Now, we discussed this among the Respect team, and we were all thinking we didn’t have anything planned, so why don’t we come up with something new? That’s how the idea came about. It was just an excuse to have the party there – we called both the album and the party ‘A Night At The Playboy Mansion’, and as it happened, Respect had just signed a deal with Virgin for compilations, so the timing was perfect.
We were just young, carefree, whatever – and this opportunity came along. It was easy. And it ended up selling something like 400,000 copies, so everyone involved ended up getting some money back, which nobody thought would happen.
It wasn’t planned, there were no ‘big heads’ telling us ‘oh, be careful, don’t do it this way’. We were totally free to do it how we wanted.
Half of it was very disco-oriented, which back in 1999 wasn’t exactly the trendy music it is now, and it also featured a lot of my own edits, which again wasn’t as big a thing as it is now. But it worked!
As a longstanding aficionado of disco, what would you say is the current state of disco in popular culture? It’s had a good few years, but does it still have the same energy? Or, is it lying dormant, waiting for another resurgence?
Well, it was lying semi-dormant, but, as you know, there’s always been people like myself or Dave Lee, or DJ Harvey, or the Idjut Boys, who have been around for the same amount of time as I have, and have championed it for as long as I have. Everybody acknowledges that today, it’s considered dance music’s grandmother, so it’s always been there and it’s never really left.
It has moved in and out of fashion several times and probably the last time was it’s biggest comeback in terms of how mainstream it was. I’m totally happy with that, you know, the more disco, the happier I am.
I actually don’t play much house music nowadays, because I’m happy playing disco and I make people happy with the disco that I play. Also, there’s so much to choose from – originals, re-edits, remixes, and even the filtered loopy things that a lot of the young kids are making.
I don’t get the same excitement from house music. Not because it’s not exciting, but because my main interest has always been with disco and I love playing it.
Disco is never going to disappear, at least not in a big way, because it’s just too good – and good music never really dies.
You recently got the chance to remix Bohannon. For a lot of kids coming into disco in this most recent wave, do you think that you play a role in getting them to discover artists like that, rather than just the massive artists like Chic or Sister Sledge? Obviously notwithstanding the fact that Bohannon was also quite massive.
Possibly, yeah, and that’s also why I do it.
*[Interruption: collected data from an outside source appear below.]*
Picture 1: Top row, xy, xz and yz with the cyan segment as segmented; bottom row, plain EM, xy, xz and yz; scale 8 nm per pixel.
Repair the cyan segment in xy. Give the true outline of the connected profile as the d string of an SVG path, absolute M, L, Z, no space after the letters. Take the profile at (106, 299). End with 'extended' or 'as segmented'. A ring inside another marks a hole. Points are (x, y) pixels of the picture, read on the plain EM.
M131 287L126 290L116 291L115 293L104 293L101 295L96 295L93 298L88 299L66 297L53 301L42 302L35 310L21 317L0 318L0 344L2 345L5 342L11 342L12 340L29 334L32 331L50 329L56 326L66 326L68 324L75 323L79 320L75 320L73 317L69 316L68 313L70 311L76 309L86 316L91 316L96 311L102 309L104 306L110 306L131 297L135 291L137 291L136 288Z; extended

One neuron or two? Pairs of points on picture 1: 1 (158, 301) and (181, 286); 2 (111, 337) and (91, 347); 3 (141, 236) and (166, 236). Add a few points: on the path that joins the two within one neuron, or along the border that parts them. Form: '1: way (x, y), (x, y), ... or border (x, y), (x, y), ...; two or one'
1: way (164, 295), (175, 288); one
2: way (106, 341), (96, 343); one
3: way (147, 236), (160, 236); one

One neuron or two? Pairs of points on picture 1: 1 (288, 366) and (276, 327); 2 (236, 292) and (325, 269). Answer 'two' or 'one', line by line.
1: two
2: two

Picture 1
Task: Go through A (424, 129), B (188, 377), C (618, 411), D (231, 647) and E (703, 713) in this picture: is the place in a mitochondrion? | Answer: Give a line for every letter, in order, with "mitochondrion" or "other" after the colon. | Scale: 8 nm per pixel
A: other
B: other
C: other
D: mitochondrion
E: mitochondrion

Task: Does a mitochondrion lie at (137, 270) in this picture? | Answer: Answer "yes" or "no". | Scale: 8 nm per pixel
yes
If you can propose something in a new package now and then, it’s not going to hurt. A lot of younger DJs tell me that they love my edits because they can mix them properly, they have a consistent tempo.
That’s the thing about old disco records, if you’re mixing things from the same era it sounds fine, but when you want to mix something new with something old, while retaining the original spirit, it’s more challenging.
I don’t really call what I do ‘remixing’. I’m kind of remastering from the inside, making it sound more ‘today’ without ii sounding ‘modern’, per se. It’s like putting like a coat of varnish on it really, I’m just polishing it a bit. Because it doesn’t need changing.
Thinking of the likes of Shep Pettibone, he stayed very true to the original concept of tracks with his mastermixes. That’s sort of what you’re trying to replicate?
Absolutely, yeah. My teachers are people like Shep Pettibone, Francois Kervorkian, Larry Levan. Those are the records I got attracted to when I started DJing, looking for their names on the label.
I mean, I didn’t dream of being a DJ, but I did dream of being a remixer. It was like ‘maybe, one day, I’ll be as good as Francois K!‘ I remember buying D-Train You’re The One For Me, and flipping it over to the Francois K mix on the B-side, the instrumental. There was so much going on – I was like, ‘holy shit, this is what I want to do!’.